Monday, December 01, 2003

Oh ho, James, what are the chances? I had just finished reading all the comments when one of my bosses came in and said "geelly, you haff to tek a taxii". So are we re-negotiated?? Thankfully, I did not take said taxiii, nor will I have to as she just did it herself instead. Fair play really, I think she must have seen the look of terror in my face...

I am now going to tell you all a little bit about my job, it seems only fair if I'm going to be whining about it, but don't worry I'll try to put in as many interesting links as I can along the way to amuse those of you with limited attention spans... like me. Are we all sitting comfortably? Then I'll begin.

I am working for an advertising agency in Barcelona for a year of obligatory Spanish learning as part of my degree in Hispanic Studies at Glasgow. (I don't want to write the name in case it shows up on search engines and I get in trouble... can that happen??) I work in the cuenta or accounts department on a team of five girls. Cuenta is the department that handles the client. We communicate the wishes of the client to the creative department upstairs and vice-versa. It means you have to be very organised... That's me. The account that the five of us are handling is Frigo aka Walls aka Streets etc. My job is, basically, to do all the smaller things that my four bosses don't have time to do. It's a bit like housekeeping... The latest thing has been the new price boards, you know these boards that you see when you're out and you go to a street vendor to buy an ice cream and you point at the one you want on the board..? That's the price board and there's a lot of time and thought in it. But I haven't been thinking too much, mostly checking high resolution images so that everybody has what they need and everything can run smoothly.

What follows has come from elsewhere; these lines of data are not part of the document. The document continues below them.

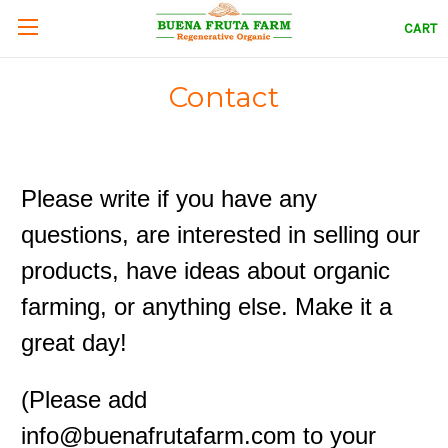
CART
Contact
Please write if you have any
questions, are interested in selling our
products, have ideas about organic
farming, or anything else. Make it a
great day!
(Please add
info@buenafrutafarm.com to your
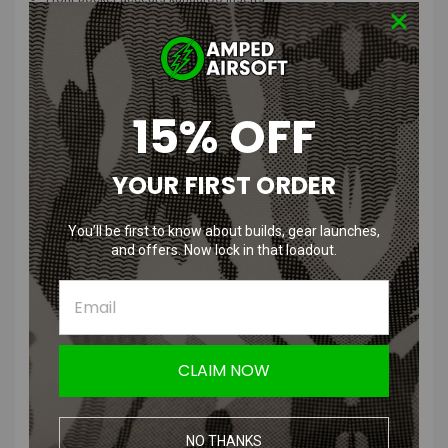
Heavy Duty bar tacking at key stress points
Wire, antenna or hydration hose guides
Low profile design for mobility
Rear drag handle
Now approved with the Los Angeles Police Department (L.A.P.D.)-
15% OFF
NTOA (NATIONAL TACTICAL OFFICER ASSOCIATION) APPROVED
Product Description
:
YOUR FIRST ORDER
“
The Banshee Rifle Plate Carrier® was designed to meet and exceed
the needs of law enforcement, military, and tactical operators. This
You’ll be first to know about builds, gear launches,
ultra lightweight, low profile, high quality plate carrier has great load
and offers. Now lock in that loadout.
carrying capacity.
Ideal gear for law enforcement patrol officers for use in high threat
active shooter situations, multi-assault counter terrorism action
capabilities (MACTAC) and counter terrorism direct actions.
CLAIM NOW
The
Banshee Rifle Plate
Carrier
®
is approved for wear by the Los
Angeles Police Department (LAPD).
NO THANKS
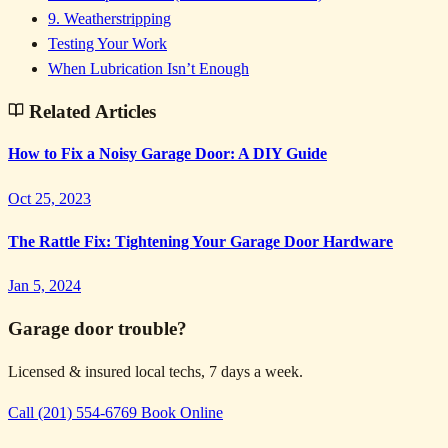
9. Weatherstripping
Testing Your Work
When Lubrication Isn’t Enough
Related Articles
How to Fix a Noisy Garage Door: A DIY Guide
Oct 25, 2023
The Rattle Fix: Tightening Your Garage Door Hardware
Jan 5, 2024
Garage door trouble?
Licensed & insured local techs, 7 days a week.
Call (201) 554-6769
Book Online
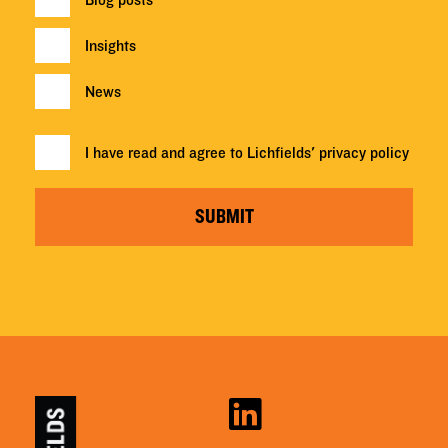
Insights
News
I have read and agree to Lichfields'
privacy policy
SUBMIT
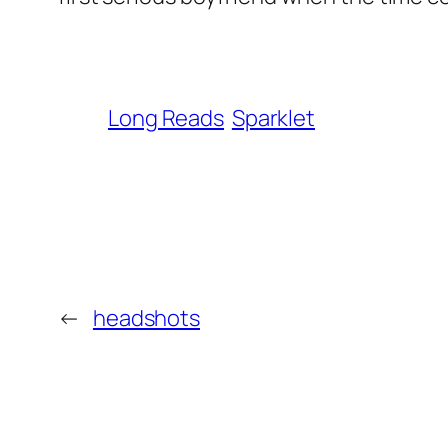
Long Reads
Sparklet
←
headshots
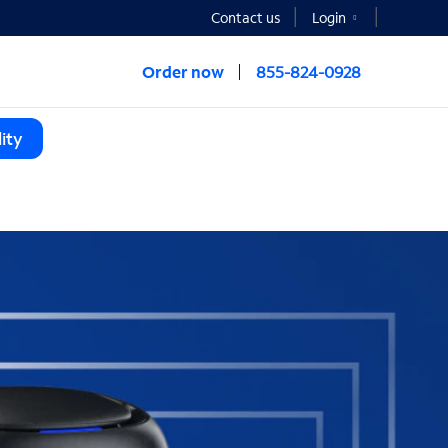
Contact us
Login
Order now
855-824-0928
ity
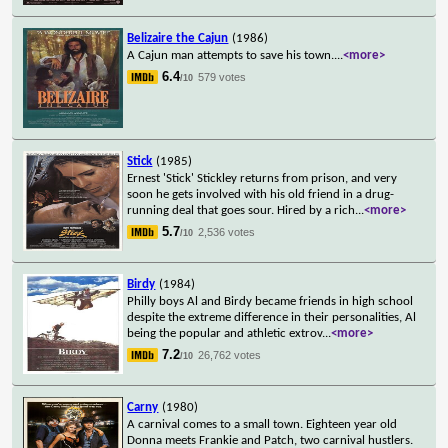
Belizaire the Cajun
(1986)
A Cajun man attempts to save his town.
...
<more>
6.4
579 votes
/10
Stick
(1985)
Ernest 'Stick' Stickley returns from prison, and very
soon he gets involved with his old friend in a drug-
running deal that goes sour. Hired by a rich
...
<more>
5.7
2,536 votes
/10
Birdy
(1984)
Philly boys Al and Birdy became friends in high school
despite the extreme difference in their personalities, Al
being the popular and athletic extrov
...
<more>
7.2
26,762 votes
/10
Carny
(1980)
A carnival comes to a small town. Eighteen year old
Donna meets Frankie and Patch, two carnival hustlers.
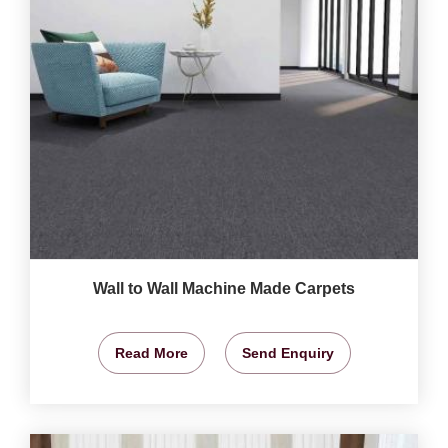
Wall to Wall Machine Made Carpets
Read More
Send Enquiry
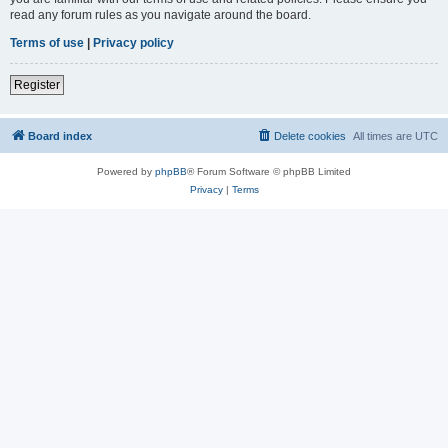
read any forum rules as you navigate around the board.
Terms of use
|
Privacy policy
Register
Board index
Delete cookies
All times are
UTC
Powered by
phpBB
® Forum Software © phpBB Limited
Privacy
|
Terms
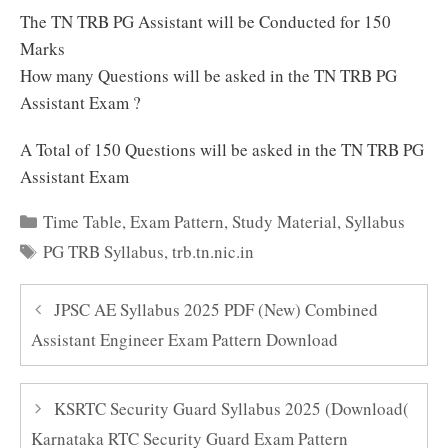
The TN TRB PG Assistant will be Conducted for 150
Marks
How many Questions will be asked in the TN TRB PG
Assistant Exam ?
A Total of 150 Questions will be asked in the TN TRB PG
Assistant Exam
Categories
Time Table
,
Exam Pattern
,
Study Material
,
Syllabus
Tags
PG TRB Syllabus
,
trb.tn.nic.in
JPSC AE Syllabus 2025 PDF (New) Combined
Assistant Engineer Exam Pattern Download
KSRTC Security Guard Syllabus 2025 (Download(
Karnataka RTC Security Guard Exam Pattern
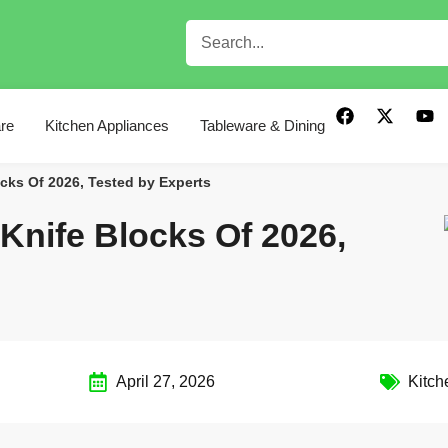
re
Kitchen Appliances
Tableware & Dining
cks Of 2026, Tested by Experts
Knife Blocks Of 2026,
April 27, 2026
Kitch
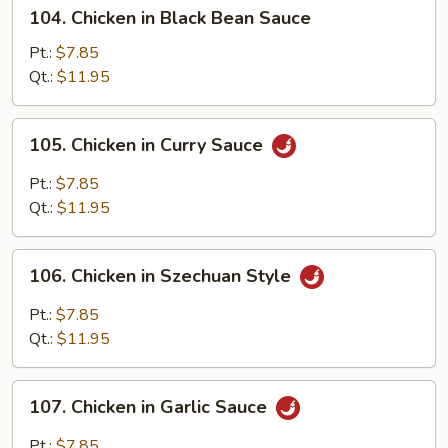
104.
104. Chicken in Black Bean Sauce
Chicken
in
Pt.:
$7.85
Black
Qt.:
$11.95
Bean
Sauce
105.
105. Chicken in Curry Sauce
Chicken
in
Pt.:
$7.85
Curry
Qt.:
$11.95
Sauce
106.
106. Chicken in Szechuan Style
Chicken
in
Pt.:
$7.85
Szechuan
Qt.:
$11.95
Style
107.
107. Chicken in Garlic Sauce
Chicken
in
Pt.:
$7.85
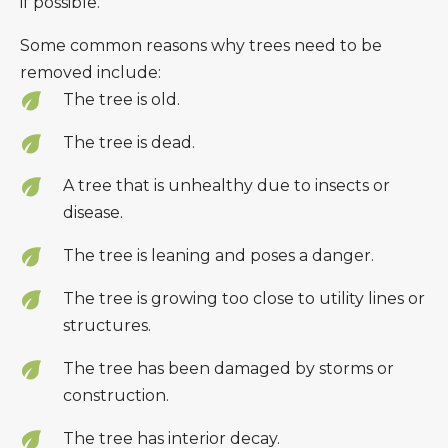
if possible.
Some common reasons why trees need to be
removed include:
The tree is old.
The tree is dead.
A tree that is unhealthy due to insects or
disease.
The tree is leaning and poses a danger.
The tree is growing too close to utility lines or
structures.
The tree has been damaged by storms or
construction.
The tree has interior decay.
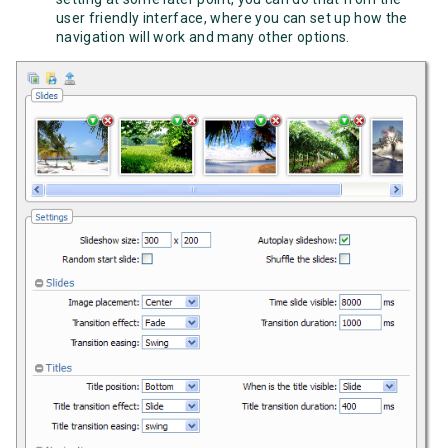
user friendly interface, where you can set up how the
navigation will work and many other options.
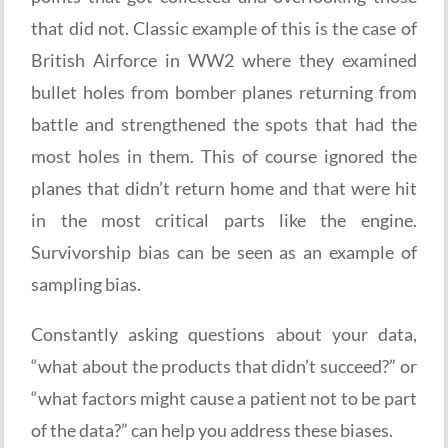
that did not. Classic example of this is the case of
British Airforce in WW2 where they examined
bullet holes from bomber planes returning from
battle and strengthened the spots that had the
most holes in them. This of course ignored the
planes that didn’t return home and that were hit
in the most critical parts like the engine.
Survivorship bias can be seen as an example of
sampling bias.
Constantly asking questions about your data,
“what about the products that didn’t succeed?” or
“what factors might cause a patient not to be part
of the data?” can help you address these biases.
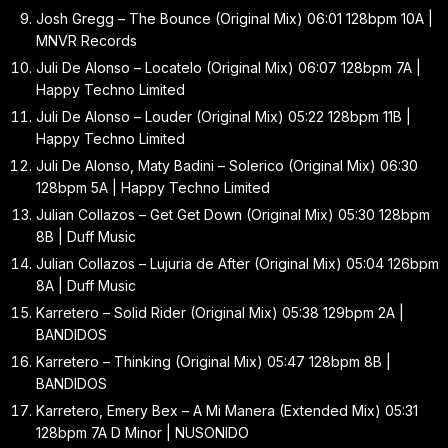
Josh Gregg – The Bounce (Original Mix) 06:01 128bpm 10A |
MNVR Records
Juli De Alonso – Locatelo (Original Mix) 06:07 128bpm 7A |
Happy Techno Limited
Juli De Alonso – Louder (Original Mix) 05:22 128bpm 11B |
Happy Techno Limited
Juli De Alonso, Maty Badini – Solerico (Original Mix) 06:30
128bpm 5A | Happy Techno Limited
Julian Collazos – Get Get Down (Original Mix) 05:30 128bpm
8B | Duff Music
Julian Collazos – Lujuria de After (Original Mix) 05:04 126bpm
8A | Duff Music
Karretero – Solid Rider (Original Mix) 05:38 129bpm 2A |
BANDIDOS
Karretero – Thinking (Original Mix) 05:47 128bpm 8B |
BANDIDOS
Karretero, Emery Bex – A Mi Manera (Extended Mix) 05:31
128bpm 7A D Minor | NUSONIDO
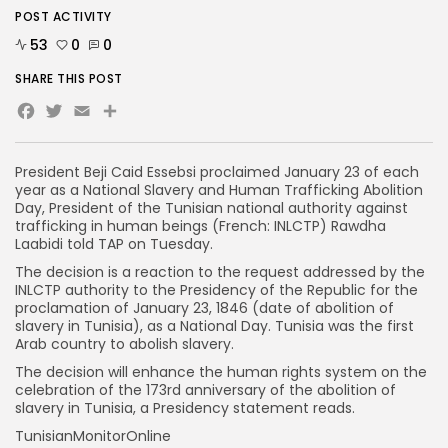
POST ACTIVITY
53
0
0
SHARE THIS POST
Facebook
Twitter
Email
President Beji Caid Essebsi proclaimed January 23 of each
year as a National Slavery and Human Trafficking Abolition
Day, President of the Tunisian national authority against
trafficking in human beings (French: INLCTP) Rawdha
Laabidi told TAP on Tuesday.
The decision is a reaction to the request addressed by the
INLCTP authority to the Presidency of the Republic for the
proclamation of January 23, 1846 (date of abolition of
slavery in Tunisia), as a National Day. Tunisia was the first
Arab country to abolish slavery.
The decision will enhance the human rights system on the
celebration of the 173rd anniversary of the abolition of
slavery in Tunisia, a Presidency statement reads.
TunisianMonitorOnline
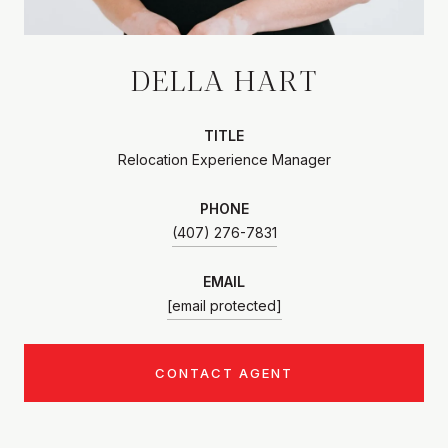
DELLA HART
TITLE
Relocation Experience Manager
PHONE
(407) 276-7831
EMAIL
[email protected]
CONTACT AGENT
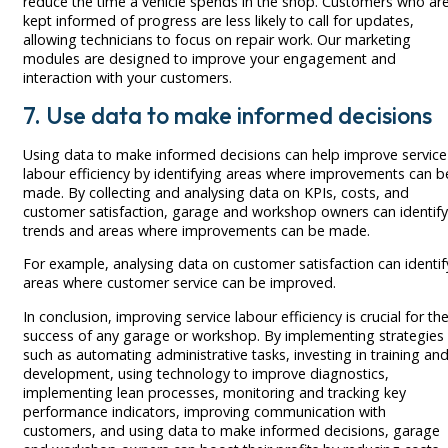
reduce the time a vehicle spends in the shop. Customers who ar
kept informed of progress are less likely to call for updates,
allowing technicians to focus on repair work. Our marketing
modules are designed to improve your engagement and
interaction with your customers.
7. Use data to make informed decisions
Using data to make informed decisions can help improve service
labour efficiency by identifying areas where improvements can b
made. By collecting and analysing data on KPIs, costs, and
customer satisfaction, garage and workshop owners can identify
trends and areas where improvements can be made.
For example, analysing data on customer satisfaction can identif
areas where customer service can be improved.
In conclusion, improving service labour efficiency is crucial for th
success of any garage or workshop. By implementing strategies
such as automating administrative tasks, investing in training an
development, using technology to improve diagnostics,
implementing lean processes, monitoring and tracking key
performance indicators, improving communication with
customers, and using data to make informed decisions, garage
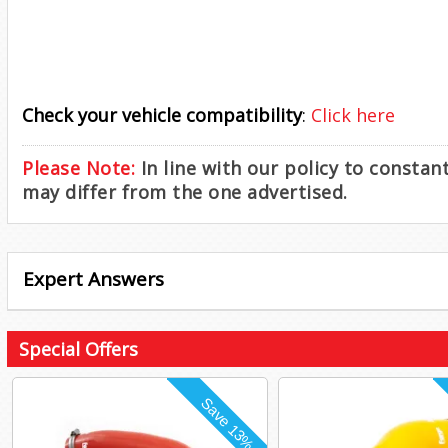
Check your vehicle compatibility
:
Click here
Please Note:
In line with our policy to consta
may differ from the one advertised.
Expert Answers
Special Offers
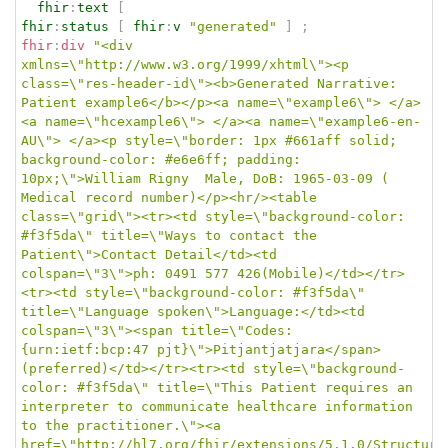
fhir
:
text
[
fhir
:
status
[
fhir
:
v
"generated"
]
;
fhir
:
div
"<div 
xmlns=\"http://www.w3.org/1999/xhtml\"><p 
class=\"res-header-id\"><b>Generated Narrative: 
Patient example6</b></p><a name=\"example6\"> </a>
<a name=\"hcexample6\"> </a><a name=\"example6-en-
AU\"> </a><p style=\"border: 1px #661aff solid; 
background-color: #e6e6ff; padding: 
10px;\">William Rigny  Male, DoB: 1965-03-09 ( 
Medical record number)</p><hr/><table 
class=\"grid\"><tr><td style=\"background-color: 
#f3f5da\" title=\"Ways to contact the 
Patient\">Contact Detail</td><td 
colspan=\"3\">ph: 0491 577 426(Mobile)</td></tr>
<tr><td style=\"background-color: #f3f5da\" 
title=\"Language spoken\">Language:</td><td 
colspan=\"3\"><span title=\"Codes:
{urn:ietf:bcp:47 pjt}\">Pitjantjatjara</span> 
(preferred)</td></tr><tr><td style=\"background-
color: #f3f5da\" title=\"This Patient requires an 
interpreter to communicate healthcare information 
to the practitioner.\"><a 
href=\"http://hl7.org/fhir/extensions/5.1.0/Structure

My year this year is about as far from my year last year as possible. I am working for a client who is spending lots of money, paying us (well, not ME) to put its logo in every country around the world. I read No Logo and while I didn't think it was a great book, I agreed with a lot of Klein's arguments, in principal. My ideas about globalisation are getting more complex; a lot of people have a tendency to think in terms of GOOD or BAD, LEFT or RIGHT...and I think like that all the time without researching or really thinking properly. Students should be the ones to think properly and carefully about their political ideologies because they seem to be the ones making the most noise, they shouldn't be band wagon-ed into shouting for something they don't know they don't agree with... But my opinions are changing. My image of the blood thirsty company executive is being changed and blurred. Well, as yet I haven't encountered any Unilever or Nestle bosses (both companies that we advertise) and from personal experience I know that they can be pretty brutal, but these ad kids aren't so bad; all young up and comings with lots of style and good teeth. They are working hard for clients, travelling about and missing out on family life just so they can provide one... It's a bit catch 22... But it is hard to get your head around. They work so that you choose Nescafe over any other coffee. They work so that even if you went in to Tescos to buy loo roll you come out with loo rolls, Nescafe Gold Blend and some Golden Grahams...
A friend in the creative department who is training to become an art director for greenpeace or similar told me it was like playing God, like getting inside people's heads and changing their thoughts, making sure that they choose your product over anybody else's.

Hard to get your head around. It's an awakening from a dream I was having last year, a small, naive dream about red paint, spray painted oil cans and Karl Marx staring down at me. But I enjoyed it. It's nice to be on this side for a while though. I listened to everything people told me while I was sorting through the "what the heck am I doing here?! This isn't meeee!!" and decided to try and learn as much as possible, it didn't mean that I was selling my soul.

PLUS, as a present, Frigo gave us a freezer full of ice cream so I will be a capitalist pig dog for as long as they want me to.



And J, my shoes are entirely practical.